A Stacked Sequence Structure, or SSS, is a set of subdiagrams represented by numerical indices that executes in order of the indices. Since LabVIEW 2014 it has been removed from the Structures palette and is considered deprecated. However, due to software in older versions of LabVIEW using the structure, it has not been removed from the development environment nor from the run-time engine. Therefore, the code will still show the stacked sequence structure where used.

In most cases better code organization (including SubVIs, proper design patterns, and/or frameworks) will negate the need for a stacked sequence structure. In some cases where sequential code execution is still necessary, it can be handled using the squencer pattern variation of the state machine design pattern. The exact reasoning why the sequencer pattern can be argued to be better is due to its extensibility and readability over the stacked sequence structure.

The stacked sequence structure has some severe disadvantages with the three most prominent:[1]

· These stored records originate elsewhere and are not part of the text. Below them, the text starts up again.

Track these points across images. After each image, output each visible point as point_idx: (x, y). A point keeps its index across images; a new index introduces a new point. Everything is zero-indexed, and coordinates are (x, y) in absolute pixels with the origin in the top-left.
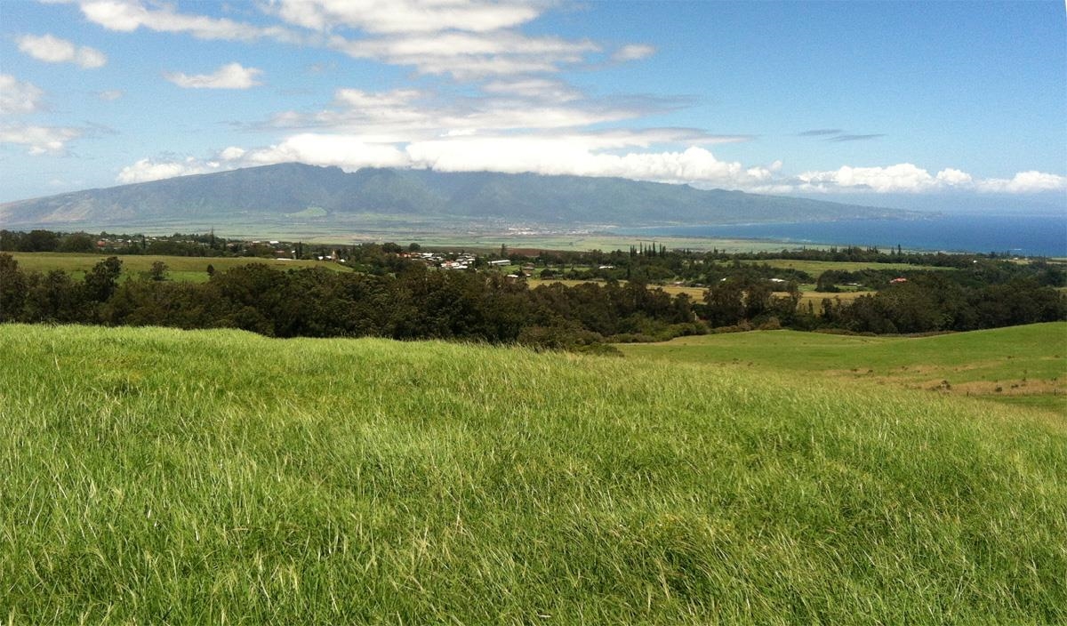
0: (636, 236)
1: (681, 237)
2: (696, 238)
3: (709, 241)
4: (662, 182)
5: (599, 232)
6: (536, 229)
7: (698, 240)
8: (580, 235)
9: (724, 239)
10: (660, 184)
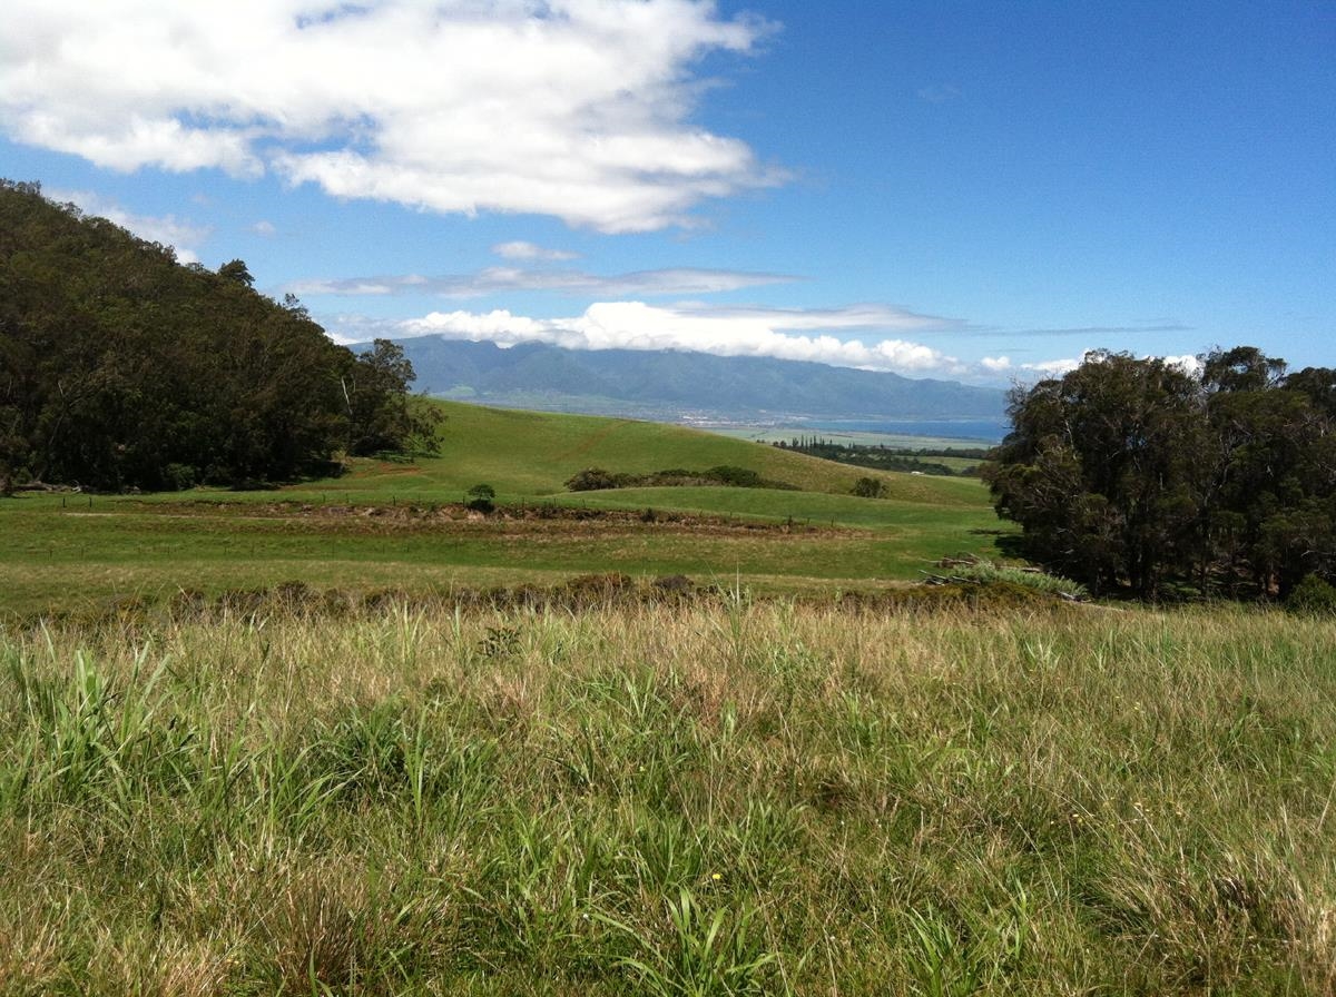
0: (829, 430)
1: (880, 432)
2: (897, 434)
3: (913, 438)
4: (863, 368)
5: (787, 425)
6: (715, 419)
7: (901, 437)
8: (765, 426)
9: (930, 436)
10: (862, 371)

  1. Passing data from "case" to "case" requires sequence locals. These are no-gos for code design.
  2. You can see only a fraction of code at one view. While this is true for other structures (case, event), the SSS does not provide the flexibility and power of the other structures.
  3. Speaking of flexibility: The SSS has a strict order of execution. If you want to swap "cases", you often have VERY much to do in the code to make it work. Adding new "cases" is also very often close to nightmare.